Center for the State of the Parks: Park Assessments
Shenandoah National Park
Published June 2003
WILDLANDS AND HISTORY THREATENED
Born from a desire in the 1920s to establish additional national parks in the East, Shenandoah National Park initially consisted of a collection of properties that seemed to hold promise. Today, the park is a remarkable slice of southern Appalachian natural history and natural beauty. Shenandoah supports a rich mix of mountain forests and streams, outstanding wildlife habitat, artifacts that testify to prehistoric and more recent cultures, a wide range of historic buildings as well as those built by the Civilian Conservation Corps, and a dazzling array of recreation opportunities. It is the destination of choice for 1.5 million people each year.

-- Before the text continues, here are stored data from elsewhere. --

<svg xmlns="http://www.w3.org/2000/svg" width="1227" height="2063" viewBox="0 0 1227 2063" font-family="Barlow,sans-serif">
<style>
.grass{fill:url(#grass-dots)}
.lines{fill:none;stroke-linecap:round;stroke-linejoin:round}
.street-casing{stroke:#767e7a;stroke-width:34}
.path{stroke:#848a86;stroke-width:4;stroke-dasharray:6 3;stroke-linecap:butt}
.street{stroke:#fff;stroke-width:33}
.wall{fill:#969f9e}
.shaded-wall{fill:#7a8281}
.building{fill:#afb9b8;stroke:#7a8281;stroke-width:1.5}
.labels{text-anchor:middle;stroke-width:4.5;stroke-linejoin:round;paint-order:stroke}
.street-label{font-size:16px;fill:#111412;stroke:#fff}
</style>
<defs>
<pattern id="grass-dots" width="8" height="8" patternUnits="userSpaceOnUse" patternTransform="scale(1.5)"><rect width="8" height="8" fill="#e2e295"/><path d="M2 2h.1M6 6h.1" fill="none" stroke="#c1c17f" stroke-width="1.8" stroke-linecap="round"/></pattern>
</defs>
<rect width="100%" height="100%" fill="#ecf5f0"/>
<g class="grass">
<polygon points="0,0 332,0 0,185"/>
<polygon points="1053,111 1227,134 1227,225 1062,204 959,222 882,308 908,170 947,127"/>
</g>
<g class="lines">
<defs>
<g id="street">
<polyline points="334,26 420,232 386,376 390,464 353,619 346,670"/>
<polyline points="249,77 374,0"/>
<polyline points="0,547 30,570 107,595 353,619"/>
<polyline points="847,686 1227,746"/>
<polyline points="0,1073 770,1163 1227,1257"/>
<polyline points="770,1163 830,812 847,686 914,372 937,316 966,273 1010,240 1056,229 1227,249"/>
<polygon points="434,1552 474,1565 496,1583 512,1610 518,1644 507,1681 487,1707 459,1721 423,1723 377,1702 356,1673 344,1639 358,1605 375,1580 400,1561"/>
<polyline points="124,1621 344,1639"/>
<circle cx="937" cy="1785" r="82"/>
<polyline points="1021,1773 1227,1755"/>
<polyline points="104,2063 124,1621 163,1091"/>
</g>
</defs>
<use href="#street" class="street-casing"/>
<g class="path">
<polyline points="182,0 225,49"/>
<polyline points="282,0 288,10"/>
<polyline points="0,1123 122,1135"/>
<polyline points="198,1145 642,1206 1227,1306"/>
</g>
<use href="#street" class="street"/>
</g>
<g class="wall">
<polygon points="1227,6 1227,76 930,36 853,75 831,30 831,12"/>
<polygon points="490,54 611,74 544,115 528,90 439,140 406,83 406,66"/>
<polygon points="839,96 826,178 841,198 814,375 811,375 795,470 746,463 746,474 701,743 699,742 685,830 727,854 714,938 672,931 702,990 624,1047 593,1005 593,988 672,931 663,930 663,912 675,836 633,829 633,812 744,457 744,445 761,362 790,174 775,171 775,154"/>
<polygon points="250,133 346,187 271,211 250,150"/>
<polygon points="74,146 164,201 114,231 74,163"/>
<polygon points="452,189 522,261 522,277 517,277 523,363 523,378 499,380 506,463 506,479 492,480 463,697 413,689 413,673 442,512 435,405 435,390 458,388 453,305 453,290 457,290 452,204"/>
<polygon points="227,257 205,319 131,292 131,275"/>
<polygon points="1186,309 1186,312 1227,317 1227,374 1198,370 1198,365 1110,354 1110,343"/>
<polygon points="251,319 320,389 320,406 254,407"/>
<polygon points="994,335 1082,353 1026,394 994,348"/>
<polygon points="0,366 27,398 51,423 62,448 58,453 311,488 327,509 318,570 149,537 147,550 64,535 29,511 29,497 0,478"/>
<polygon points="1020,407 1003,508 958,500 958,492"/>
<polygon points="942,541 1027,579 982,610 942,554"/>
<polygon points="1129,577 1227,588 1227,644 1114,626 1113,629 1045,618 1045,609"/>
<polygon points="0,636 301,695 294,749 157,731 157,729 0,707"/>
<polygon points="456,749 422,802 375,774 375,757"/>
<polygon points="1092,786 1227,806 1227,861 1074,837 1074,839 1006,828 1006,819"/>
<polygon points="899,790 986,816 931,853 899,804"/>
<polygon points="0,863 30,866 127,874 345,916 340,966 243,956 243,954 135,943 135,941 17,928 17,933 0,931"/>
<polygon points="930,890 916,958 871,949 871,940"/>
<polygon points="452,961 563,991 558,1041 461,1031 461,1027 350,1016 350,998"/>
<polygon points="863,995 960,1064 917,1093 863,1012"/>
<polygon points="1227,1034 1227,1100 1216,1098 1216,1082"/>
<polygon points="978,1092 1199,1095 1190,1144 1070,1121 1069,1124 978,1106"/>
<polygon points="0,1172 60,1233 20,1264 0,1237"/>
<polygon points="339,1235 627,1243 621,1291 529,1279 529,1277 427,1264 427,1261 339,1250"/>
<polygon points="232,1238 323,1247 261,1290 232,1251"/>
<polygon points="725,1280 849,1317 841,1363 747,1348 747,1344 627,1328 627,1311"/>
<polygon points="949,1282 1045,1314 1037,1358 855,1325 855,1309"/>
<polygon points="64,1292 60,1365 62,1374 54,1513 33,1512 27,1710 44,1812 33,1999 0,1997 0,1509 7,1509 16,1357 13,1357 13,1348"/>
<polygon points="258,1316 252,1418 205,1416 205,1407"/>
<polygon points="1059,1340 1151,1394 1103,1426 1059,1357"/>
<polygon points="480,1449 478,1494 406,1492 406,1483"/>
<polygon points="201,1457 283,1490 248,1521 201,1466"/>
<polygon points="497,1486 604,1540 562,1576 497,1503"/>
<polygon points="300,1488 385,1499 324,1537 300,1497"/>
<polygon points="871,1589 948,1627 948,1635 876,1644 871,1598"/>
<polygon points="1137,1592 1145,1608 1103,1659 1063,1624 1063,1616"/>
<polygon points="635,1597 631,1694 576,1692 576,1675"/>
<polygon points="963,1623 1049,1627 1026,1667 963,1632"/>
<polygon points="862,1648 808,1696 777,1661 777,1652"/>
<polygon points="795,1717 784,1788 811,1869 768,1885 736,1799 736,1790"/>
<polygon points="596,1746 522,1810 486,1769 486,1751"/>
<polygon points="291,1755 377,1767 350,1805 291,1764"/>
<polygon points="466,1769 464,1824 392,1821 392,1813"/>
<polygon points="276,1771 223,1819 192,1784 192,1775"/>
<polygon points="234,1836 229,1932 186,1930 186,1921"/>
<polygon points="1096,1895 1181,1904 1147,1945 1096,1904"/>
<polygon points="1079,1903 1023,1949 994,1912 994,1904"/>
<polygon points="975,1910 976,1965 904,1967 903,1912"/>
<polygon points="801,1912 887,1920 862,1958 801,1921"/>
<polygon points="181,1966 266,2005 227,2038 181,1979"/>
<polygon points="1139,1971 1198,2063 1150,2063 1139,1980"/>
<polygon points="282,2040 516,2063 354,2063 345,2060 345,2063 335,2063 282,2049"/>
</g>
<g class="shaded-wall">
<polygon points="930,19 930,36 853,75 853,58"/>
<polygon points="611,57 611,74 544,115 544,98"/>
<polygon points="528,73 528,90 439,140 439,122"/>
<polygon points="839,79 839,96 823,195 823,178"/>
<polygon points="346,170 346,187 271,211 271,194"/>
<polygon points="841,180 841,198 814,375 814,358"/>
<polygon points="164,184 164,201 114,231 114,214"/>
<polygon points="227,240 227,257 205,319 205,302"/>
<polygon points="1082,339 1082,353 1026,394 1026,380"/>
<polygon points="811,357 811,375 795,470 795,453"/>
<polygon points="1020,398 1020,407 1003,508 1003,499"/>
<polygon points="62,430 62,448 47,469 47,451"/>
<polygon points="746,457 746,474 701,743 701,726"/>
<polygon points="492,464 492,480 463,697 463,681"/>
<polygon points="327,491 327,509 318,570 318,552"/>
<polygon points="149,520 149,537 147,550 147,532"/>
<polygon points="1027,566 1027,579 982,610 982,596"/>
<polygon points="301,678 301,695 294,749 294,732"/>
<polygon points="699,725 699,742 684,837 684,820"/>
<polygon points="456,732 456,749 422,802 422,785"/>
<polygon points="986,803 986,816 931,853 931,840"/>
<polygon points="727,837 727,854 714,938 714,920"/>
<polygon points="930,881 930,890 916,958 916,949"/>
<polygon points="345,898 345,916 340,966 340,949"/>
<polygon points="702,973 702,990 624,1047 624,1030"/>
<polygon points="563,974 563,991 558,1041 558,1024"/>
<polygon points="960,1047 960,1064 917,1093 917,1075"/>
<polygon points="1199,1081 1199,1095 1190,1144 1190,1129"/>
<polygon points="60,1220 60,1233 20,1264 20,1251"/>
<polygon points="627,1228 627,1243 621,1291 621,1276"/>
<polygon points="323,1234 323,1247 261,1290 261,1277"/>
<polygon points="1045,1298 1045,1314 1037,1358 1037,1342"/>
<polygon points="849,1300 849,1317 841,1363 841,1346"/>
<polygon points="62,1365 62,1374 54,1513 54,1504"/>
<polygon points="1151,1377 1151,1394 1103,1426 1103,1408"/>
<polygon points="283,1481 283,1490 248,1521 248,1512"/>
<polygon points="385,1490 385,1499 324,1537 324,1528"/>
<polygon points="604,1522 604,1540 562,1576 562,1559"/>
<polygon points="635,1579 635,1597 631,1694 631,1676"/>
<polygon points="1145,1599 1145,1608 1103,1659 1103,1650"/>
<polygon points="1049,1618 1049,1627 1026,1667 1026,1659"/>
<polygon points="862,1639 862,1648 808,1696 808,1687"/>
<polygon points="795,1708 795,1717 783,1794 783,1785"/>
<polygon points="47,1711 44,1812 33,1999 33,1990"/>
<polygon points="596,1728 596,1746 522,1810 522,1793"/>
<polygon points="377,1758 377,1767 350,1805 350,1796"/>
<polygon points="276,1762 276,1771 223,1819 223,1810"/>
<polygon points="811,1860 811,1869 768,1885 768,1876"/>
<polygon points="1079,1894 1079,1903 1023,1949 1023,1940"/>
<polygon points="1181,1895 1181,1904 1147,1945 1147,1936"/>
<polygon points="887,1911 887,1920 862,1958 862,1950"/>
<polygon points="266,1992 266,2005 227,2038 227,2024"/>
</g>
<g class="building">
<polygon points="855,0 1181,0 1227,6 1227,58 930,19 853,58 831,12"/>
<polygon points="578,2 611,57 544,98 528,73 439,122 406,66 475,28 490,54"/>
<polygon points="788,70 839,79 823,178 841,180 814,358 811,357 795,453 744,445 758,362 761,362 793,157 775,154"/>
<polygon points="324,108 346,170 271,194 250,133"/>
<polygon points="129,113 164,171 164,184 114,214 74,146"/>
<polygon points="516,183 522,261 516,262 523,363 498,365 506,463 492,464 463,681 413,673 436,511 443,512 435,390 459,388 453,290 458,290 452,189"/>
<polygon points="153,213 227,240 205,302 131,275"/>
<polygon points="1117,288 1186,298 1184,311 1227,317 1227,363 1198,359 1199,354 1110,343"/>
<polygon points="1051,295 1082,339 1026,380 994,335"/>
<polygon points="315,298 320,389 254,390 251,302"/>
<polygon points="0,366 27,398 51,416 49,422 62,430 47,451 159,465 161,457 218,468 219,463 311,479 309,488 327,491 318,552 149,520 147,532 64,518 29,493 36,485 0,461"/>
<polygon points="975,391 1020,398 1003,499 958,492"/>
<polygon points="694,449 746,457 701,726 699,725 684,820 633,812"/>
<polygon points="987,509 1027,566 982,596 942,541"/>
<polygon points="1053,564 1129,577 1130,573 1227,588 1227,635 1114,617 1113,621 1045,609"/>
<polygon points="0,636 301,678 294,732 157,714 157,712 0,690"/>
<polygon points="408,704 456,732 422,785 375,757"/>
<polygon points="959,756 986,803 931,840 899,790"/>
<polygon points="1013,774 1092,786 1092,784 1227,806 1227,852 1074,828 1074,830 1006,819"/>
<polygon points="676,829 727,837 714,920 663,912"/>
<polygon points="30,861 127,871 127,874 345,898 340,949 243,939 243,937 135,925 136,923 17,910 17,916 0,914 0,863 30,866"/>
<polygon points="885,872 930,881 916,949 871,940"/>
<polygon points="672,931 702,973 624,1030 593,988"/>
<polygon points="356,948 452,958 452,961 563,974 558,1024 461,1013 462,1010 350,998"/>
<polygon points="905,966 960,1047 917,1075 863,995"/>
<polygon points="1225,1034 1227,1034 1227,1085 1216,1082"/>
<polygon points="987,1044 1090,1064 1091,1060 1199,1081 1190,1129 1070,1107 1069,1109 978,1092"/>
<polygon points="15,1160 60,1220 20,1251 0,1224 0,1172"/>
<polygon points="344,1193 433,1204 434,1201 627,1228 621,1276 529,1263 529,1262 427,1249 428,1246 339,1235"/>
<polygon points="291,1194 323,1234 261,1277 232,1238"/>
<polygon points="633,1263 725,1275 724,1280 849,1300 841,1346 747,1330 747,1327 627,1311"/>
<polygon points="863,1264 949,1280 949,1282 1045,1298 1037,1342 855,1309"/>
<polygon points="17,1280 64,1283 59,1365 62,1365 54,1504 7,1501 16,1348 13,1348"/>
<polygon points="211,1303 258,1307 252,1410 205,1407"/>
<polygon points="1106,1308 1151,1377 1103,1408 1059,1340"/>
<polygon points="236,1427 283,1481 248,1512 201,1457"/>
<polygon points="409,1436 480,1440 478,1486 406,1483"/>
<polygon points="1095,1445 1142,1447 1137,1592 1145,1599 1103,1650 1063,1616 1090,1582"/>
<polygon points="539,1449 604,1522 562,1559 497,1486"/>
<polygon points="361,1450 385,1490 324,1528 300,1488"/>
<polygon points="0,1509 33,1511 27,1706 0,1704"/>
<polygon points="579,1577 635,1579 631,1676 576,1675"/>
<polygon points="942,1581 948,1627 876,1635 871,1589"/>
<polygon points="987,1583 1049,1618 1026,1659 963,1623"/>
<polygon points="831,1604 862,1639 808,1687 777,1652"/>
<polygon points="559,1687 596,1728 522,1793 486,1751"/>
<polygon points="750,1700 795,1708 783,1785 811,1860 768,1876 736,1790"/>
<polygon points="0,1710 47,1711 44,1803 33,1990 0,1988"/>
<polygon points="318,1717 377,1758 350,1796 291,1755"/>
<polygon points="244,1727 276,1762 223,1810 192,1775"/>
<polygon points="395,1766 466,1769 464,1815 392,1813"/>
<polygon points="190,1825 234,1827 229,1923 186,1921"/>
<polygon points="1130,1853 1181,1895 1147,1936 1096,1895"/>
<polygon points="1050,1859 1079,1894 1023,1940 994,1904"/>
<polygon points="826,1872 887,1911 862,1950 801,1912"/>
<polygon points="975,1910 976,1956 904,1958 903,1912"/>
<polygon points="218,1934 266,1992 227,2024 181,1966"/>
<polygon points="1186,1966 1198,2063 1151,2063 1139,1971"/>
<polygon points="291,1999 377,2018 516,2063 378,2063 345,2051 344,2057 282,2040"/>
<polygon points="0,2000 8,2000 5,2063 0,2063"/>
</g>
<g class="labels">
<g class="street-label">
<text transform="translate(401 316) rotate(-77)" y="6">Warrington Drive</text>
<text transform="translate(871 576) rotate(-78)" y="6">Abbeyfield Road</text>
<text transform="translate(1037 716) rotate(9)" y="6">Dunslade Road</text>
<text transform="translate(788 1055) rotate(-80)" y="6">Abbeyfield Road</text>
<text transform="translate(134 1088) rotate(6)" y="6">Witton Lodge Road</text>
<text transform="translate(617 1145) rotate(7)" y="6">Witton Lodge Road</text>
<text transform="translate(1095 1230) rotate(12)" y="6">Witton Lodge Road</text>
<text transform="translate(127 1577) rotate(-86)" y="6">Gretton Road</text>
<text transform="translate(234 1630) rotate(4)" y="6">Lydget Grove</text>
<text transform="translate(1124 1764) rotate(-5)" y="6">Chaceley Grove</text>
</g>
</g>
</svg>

But beneath its magnificence, Shenandoah is a park in jeopardy. Years of inadequate funding coupled with serious threats to the park's resources are taking a toll. The challenge is to conserve what exists now, and in some cases to restore degraded resources, to ensure that the park remains healthy.
The most significant challenge is that rising costs are outpacing budgets, eroding the National Park Service's purchasing power and constricting its ability to conserve and manage Shenandoah. As one example, despite abundant archaeological sites, park staff have not completed even a baseline study and have no money to hire an archaeologist.
Shenandoah also faces increasingly serious effects from poor air quality and invasions of aggressive non-native species-threats that arise in large part from outside the park. Ground-level ozone pollution threatens the health of flora, fauna, park visitors, and staff. On many days, the air in the park is no different than the air in Richmond, Virginia, or Washington, D.C. Acid rain threatens trout species, and haze caused by air pollution has reduced average annual visibility at scenic overlooks from about 115 miles to less than 25.
Non-native plant species now account for an estimated 20 percent of all those documented in the park. Many non-native species have out-competed natives and are well established including destructive insects. Two of the most destructive, the non-native gypsy moth and hemlock wooly adelgid, are having a profound effect on the park's forests. In fact, the wooly adelgid has killed a majority of the towering hemlock forests throughout the park.
Shenandoah is also feeling the effects of land development adjacent to its long, highly irregular, and largely unbuffered border. Originally envisioned as a much larger park surrounded by farms, development is now up against the park's boundary. This has fragmented vital wildlife habitat, severing natural travel corridors and hindering access to food.
STATE OF THE PARKS® ASSESSMENT
The State of the Parks assessment describes a variety of threats to Shenandoah. In the chart on page 4, up arrows indicate conditions will likely improve over the next ten years, down arrows indicate conditions will likely deteriorate during that time, and flat arrows indicate no change is likely.
The findings in this report do not reflect past or current park management. Many factors that affect resource conditions are a result of both natural and human influences over long periods of time, in many cases before a park was established. The intent of the State of the Parks® program is to document the present status of park resources and determine which actions can be taken to protect them into the future.